Department of Software engineering, College of Mathematics and Informatics, Fujian Normal University, Fuzhou 350108, China.
Department of Computer Science & Electrical Engineering, West Virginia University, Morgantown, WV 26506, USA.
Bioinformatics. 2018 May 15;34(10):1682-1689. doi: 10.1093/bioinformatics/btx809.
Alignment-free sequence comparison methods can compute the pairwise similarity between a huge number of sequences much faster than sequence-alignment based methods.

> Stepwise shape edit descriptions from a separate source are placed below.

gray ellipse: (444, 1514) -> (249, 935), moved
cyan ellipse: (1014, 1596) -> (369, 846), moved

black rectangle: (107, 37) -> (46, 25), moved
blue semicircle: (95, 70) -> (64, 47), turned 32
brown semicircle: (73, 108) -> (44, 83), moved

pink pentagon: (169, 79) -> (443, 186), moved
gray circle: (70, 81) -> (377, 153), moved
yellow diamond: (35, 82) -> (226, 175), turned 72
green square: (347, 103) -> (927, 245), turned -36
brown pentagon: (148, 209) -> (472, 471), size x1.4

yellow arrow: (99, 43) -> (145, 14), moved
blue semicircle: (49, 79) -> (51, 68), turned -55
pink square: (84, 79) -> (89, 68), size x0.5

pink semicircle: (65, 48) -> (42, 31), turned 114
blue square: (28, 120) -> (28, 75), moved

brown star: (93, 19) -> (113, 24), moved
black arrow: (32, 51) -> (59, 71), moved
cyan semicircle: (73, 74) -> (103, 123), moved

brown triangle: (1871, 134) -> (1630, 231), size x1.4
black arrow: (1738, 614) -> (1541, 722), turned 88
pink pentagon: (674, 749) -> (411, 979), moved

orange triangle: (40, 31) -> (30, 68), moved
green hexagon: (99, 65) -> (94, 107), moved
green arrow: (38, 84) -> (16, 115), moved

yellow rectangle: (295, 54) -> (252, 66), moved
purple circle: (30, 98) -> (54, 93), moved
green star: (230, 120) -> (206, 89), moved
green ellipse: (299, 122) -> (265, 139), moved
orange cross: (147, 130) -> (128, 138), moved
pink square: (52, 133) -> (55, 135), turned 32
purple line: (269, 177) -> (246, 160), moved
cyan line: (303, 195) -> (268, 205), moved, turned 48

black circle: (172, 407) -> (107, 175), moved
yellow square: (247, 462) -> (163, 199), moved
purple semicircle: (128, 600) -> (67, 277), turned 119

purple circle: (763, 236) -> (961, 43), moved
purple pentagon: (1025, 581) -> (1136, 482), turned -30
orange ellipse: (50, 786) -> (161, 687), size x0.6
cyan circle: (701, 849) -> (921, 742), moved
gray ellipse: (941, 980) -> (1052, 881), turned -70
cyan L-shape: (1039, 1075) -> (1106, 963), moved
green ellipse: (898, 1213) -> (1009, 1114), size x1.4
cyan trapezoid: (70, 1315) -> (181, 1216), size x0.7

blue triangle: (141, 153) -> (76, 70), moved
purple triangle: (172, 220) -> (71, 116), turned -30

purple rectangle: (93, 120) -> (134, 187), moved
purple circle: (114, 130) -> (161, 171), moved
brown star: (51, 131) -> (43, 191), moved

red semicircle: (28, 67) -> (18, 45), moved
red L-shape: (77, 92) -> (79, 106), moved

We propose a new non-parametric alignment-free sequence comparison method, called K2, based on the Kendall statistics. Comparing to the other state-of-the-art alignment-free comparison methods, K2 demonstrates competitive performance in generating the phylogenetic tree, in evaluating functionally related regulatory sequences, and in computing the edit distance (similarity/dissimilarity) between sequences. Furthermore, the K2 approach is much faster than the other methods. An improved method, K2*, is also proposed, which is able to determine the appropriate algorithmic parameter (length) automatically, without first considering different values. Comparative analysis with the state-of-the-art alignment-free sequence similarity methods demonstrates the superiority of the proposed approaches, especially with increasing sequence length, or increasing dataset sizes.
The K2 and K2* approaches are implemented in the R language as a package and is freely available for open access (http://community.wvu.edu/daadjeroh/projects/K2/K2_1.0.tar.gz).
Supplementary data are available at Bioinformatics online.
无比对序列比对方法可以比基于序列比对的方法更快地计算大量序列之间的两两相似度。
我们提出了一种新的基于 Kendall 统计的无参数非比对序列比对方法,称为 K2。与其他最先进的无比对比较方法相比,K2 在生成系统发育树、评估功能相关调控序列以及计算序列之间的编辑距离(相似性/相异性)方面表现出了竞争力。此外,K2 方法比其他方法快得多。我们还提出了一种改进的方法 K2*,它能够自动确定适当的算法参数(长度),而无需先考虑不同的值。与最先进的无比对序列相似性方法的比较分析表明了所提出方法的优越性,尤其是随着序列长度的增加或数据集大小的增加。
K2 和 K2* 方法以 R 语言实现为一个包,并可免费开放获取(http://community.wvu.edu/daadjeroh/projects/K2/K2_1.0.tar.gz)。
补充数据可在 Bioinformatics 在线获取。